Artigo 490 do Código Civil: Consequências da Não Realização de Obrigação de Fazer

Este artigo trata das consequências jurídicas quando uma obrigação de fazer, estipulada em um contrato, não é cumprida pela parte responsável. Essencialmente, ele estabelece que o credor (quem tem o direito de receber a prestação) terá opções caso o devedor (quem tem o dever de realizar a ação) não cumpra com sua parte.

O Que Significa "Obrigação de Fazer"?

Antes de adentrarmos no artigo em si, é importante entender o que é uma "obrigação de fazer". Trata-se de um compromisso assumido por uma pessoa (física ou jurídica) de realizar uma determinada atividade, um serviço ou uma ação em benefício de outra pessoa. Exemplos incluem a construção de uma casa, a prestação de um serviço profissional, a entrega de um produto ou a realização de uma obra específica.

O Centro do Artigo 490

O artigo 490 do Código Civil estabelece que, se a prestação do fato (a obrigação de fazer) não puder ser executada por outrem, e o devedor se compadecer, o credor poderá exigir que se desfaça às custas do devedor, sem prejuízo de haver este perdas e danos.

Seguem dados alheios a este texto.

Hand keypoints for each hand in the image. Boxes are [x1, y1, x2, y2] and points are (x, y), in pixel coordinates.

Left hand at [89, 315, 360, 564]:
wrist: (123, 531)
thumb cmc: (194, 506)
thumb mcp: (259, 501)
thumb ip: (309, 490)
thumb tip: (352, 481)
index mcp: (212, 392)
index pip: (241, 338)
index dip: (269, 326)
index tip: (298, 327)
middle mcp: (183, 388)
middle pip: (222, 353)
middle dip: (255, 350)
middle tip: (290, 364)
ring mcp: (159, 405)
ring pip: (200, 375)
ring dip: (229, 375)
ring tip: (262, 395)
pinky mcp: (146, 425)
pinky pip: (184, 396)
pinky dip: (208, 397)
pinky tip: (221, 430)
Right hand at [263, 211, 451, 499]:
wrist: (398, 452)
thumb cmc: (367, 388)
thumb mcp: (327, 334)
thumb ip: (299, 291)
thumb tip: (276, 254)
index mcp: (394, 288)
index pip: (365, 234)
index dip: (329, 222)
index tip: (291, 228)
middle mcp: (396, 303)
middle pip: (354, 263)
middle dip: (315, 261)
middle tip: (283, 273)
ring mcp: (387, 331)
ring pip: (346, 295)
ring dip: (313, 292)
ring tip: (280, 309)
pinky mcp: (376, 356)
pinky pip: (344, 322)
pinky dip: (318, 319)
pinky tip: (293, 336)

Vamos quebrar isso em partes para facilitar a compreensão:

  1. "Se a prestação do fato não puder ser executada por outrem...": Esta é uma condição fundamental. O artigo só se aplica a obrigações de fazer que são personalíssimas. Ou seja, são obrigações que só podem ser cumpridas por uma pessoa específica, devido às suas qualidades pessoais, conhecimentos, habilidades ou talentos únicos. Pense em um artista famoso pintando um quadro, um médico renomado realizando uma cirurgia complexa ou um músico específico tocando em um concerto. Se outra pessoa pudesse realizar a mesma tarefa com a mesma qualidade, a obrigação não seria considerada personalíssima nesse contexto.

  2. "...e o devedor se compadecer...": Esta parte pode gerar alguma confusão. Juridicamente, a ideia é que, se a obrigação é personalíssima, o devedor tem um papel insubstituível. No entanto, a expressão "se compadecer" pode ser interpretada como uma situação em que o devedor, por algum motivo, não está mais em condições ou não quer mais realizar a tarefa. É como se houvesse uma desistência ou impossibilidade por parte dele.

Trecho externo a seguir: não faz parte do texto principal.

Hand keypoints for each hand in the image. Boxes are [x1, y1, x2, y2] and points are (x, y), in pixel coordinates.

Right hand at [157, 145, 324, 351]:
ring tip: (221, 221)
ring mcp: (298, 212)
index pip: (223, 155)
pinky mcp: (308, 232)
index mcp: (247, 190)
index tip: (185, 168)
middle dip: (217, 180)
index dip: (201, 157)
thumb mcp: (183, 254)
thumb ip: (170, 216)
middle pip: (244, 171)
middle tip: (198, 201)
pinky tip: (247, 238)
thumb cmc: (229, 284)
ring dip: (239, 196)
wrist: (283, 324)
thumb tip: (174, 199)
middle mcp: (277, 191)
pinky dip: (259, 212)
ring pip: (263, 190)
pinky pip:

  3. "...o credor poderá exigir que se desfaça às custas do devedor, sem prejuízo de haver este perdas e danos.": Aqui estão as consequências diretas para o devedor que não cumpriu sua obrigação personalíssima:

    • Desfazer a situação às custas do devedor: Se a obrigação já foi iniciada ou gerou algum tipo de situação que precisa ser desfeita (por exemplo, se o artista começou a pintar e agora precisa que a tela seja restaurada ao estado anterior, ou se um serviço foi iniciado de forma inadequada e precisa ser desfeito), o devedor terá que arcar com todos os custos para reverter essa situação.
    • Sem prejuízo de haver este perdas e danos: Além de arcar com os custos de desfazer o que foi feito, o credor ainda tem o direito de buscar uma indenização pelos prejuízos que sofreu em decorrência do não cumprimento da obrigação. Esses prejuízos podem ser tanto materiais (custos que o credor teve que arcar para tentar resolver o problema ou para contratar outra pessoa, mesmo que não seja personalíssima) quanto morais.

Em Resumo

O artigo 490 protege o credor em situações onde a obrigação de fazer é intrinsecamente ligada à pessoa do devedor. Se essa obrigação personalíssima não é cumprida, o credor pode não apenas exigir que a situação seja desfeita (com os custos para o devedor), mas também buscar compensação pelos danos sofridos.

É importante ressaltar que a aplicação deste artigo depende da análise de cada caso concreto, especialmente para determinar se a obrigação era realmente personalíssima e quais foram os prejuízos efetivamente sofridos pelo credor.